Task
Please reproduce the passage of the comment on Nadia's tenure fight word for word, starting at "That’s all well" and ending at "decisions (cf. Finkelstein)?".

That’s all well & good in Nadia’s particular situation where she had the absolute support of her department and the university administration plus a stellar academic record. She in effect didn’t need to worry. But what about other academics who may be more borderline? What about administrations like DePaul which are willing to allow external factors to intervene in such decisions (cf. Finkelstein)?
I don’t think it’s as neat & pretty as you’re making it out to be. I’m not sure that Nadia entirely “ignored it.” I’m sure she wished she could’ve ignored it. But when people are lying about you right & left & potentially endangering yr career–how do you entirely ignore this? Maybe you & Nadia are made of sterner stuff than I. If so, more power to you.
I’m probably not the right person to ask. Every quote I’ve read fr. Segal seems precisely the opposite to me. He seems to be rehashing all the claims by her detractors like Hugh Fitzgerald, Lassner & Joffe. Esp. since Segal’s own academic field has nothing to do w. either anthropology or archaeology I didn’t feel he was a serious critic. So I didn’t pay too much attention to him. The only diff. was that he’s actually a Columbia faculty member which seems to have given him greater standing to criticize her in her detractors’ eyes.
The fact that at the end of Kramer’s article Segal invites Abu El Haj to debate in his classroom confirms to me his lack of seriousness. The tenure battle is over. He has lost, yet he still wants to continue it. Segal to me is like a minor Dershowitz–a wind up toy who keeps saying the same things ad infinitum/ad nauseum.

Raw data
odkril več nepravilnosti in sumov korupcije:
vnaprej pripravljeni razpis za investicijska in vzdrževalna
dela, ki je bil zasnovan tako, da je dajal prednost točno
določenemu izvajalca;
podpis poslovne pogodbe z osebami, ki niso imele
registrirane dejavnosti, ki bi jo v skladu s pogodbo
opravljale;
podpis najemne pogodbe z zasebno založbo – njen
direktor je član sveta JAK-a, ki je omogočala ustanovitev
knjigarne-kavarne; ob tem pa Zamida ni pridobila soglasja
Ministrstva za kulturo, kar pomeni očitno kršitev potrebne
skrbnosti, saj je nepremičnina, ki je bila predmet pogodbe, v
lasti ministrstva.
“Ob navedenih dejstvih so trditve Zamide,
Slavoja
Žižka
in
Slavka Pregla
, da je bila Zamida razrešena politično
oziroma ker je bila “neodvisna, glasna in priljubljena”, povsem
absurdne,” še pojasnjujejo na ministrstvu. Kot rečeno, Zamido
* * *
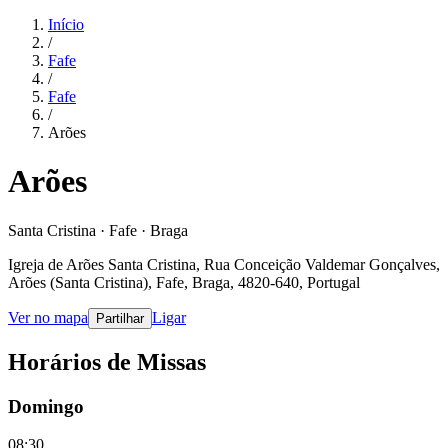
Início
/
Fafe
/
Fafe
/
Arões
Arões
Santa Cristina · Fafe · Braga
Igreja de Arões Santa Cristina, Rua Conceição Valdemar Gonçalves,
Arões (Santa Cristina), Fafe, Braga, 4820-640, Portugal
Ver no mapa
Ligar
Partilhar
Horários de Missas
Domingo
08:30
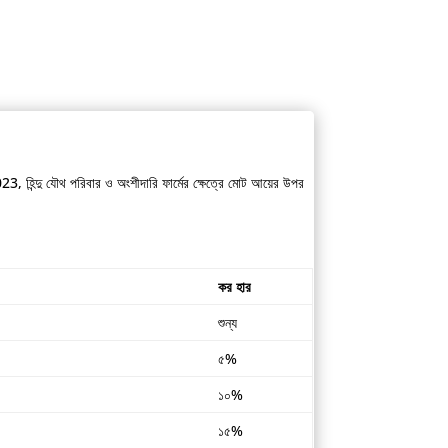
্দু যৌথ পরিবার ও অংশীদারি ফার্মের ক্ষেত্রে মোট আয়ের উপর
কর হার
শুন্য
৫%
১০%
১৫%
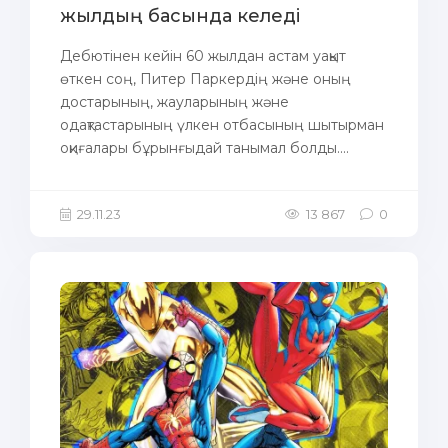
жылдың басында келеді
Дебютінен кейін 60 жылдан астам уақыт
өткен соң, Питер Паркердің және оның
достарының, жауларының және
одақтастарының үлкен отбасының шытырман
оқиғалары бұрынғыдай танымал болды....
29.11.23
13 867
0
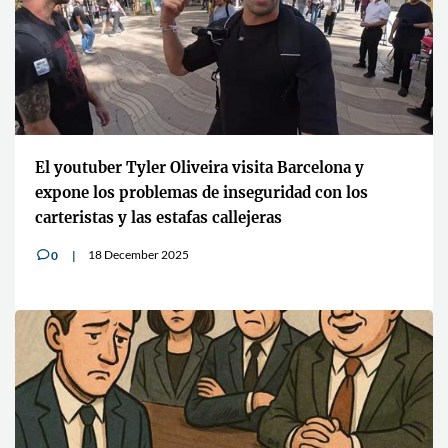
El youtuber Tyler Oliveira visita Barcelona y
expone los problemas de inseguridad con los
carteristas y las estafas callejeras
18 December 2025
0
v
...
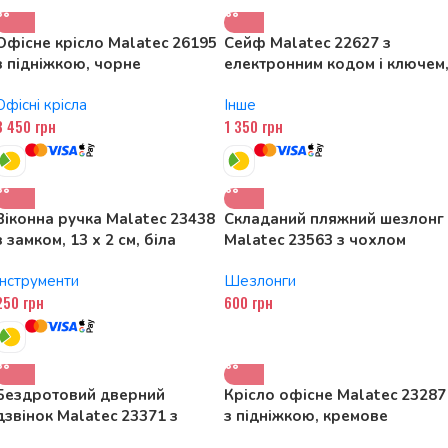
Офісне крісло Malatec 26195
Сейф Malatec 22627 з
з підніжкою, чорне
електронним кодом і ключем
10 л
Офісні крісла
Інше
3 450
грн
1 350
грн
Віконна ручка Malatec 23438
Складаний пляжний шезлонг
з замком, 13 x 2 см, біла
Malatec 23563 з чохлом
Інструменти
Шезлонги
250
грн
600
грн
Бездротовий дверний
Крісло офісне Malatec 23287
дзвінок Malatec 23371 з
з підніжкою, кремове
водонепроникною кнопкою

Response to the exercise
That’s all well & good in Nadia’s particular situation where she had the absolute support of her department and the university administration plus a stellar academic record. She in effect didn’t need to worry. But what about other academics who may be more borderline? What about administrations like DePaul which are willing to allow external factors to intervene in such decisions (cf. Finkelstein)?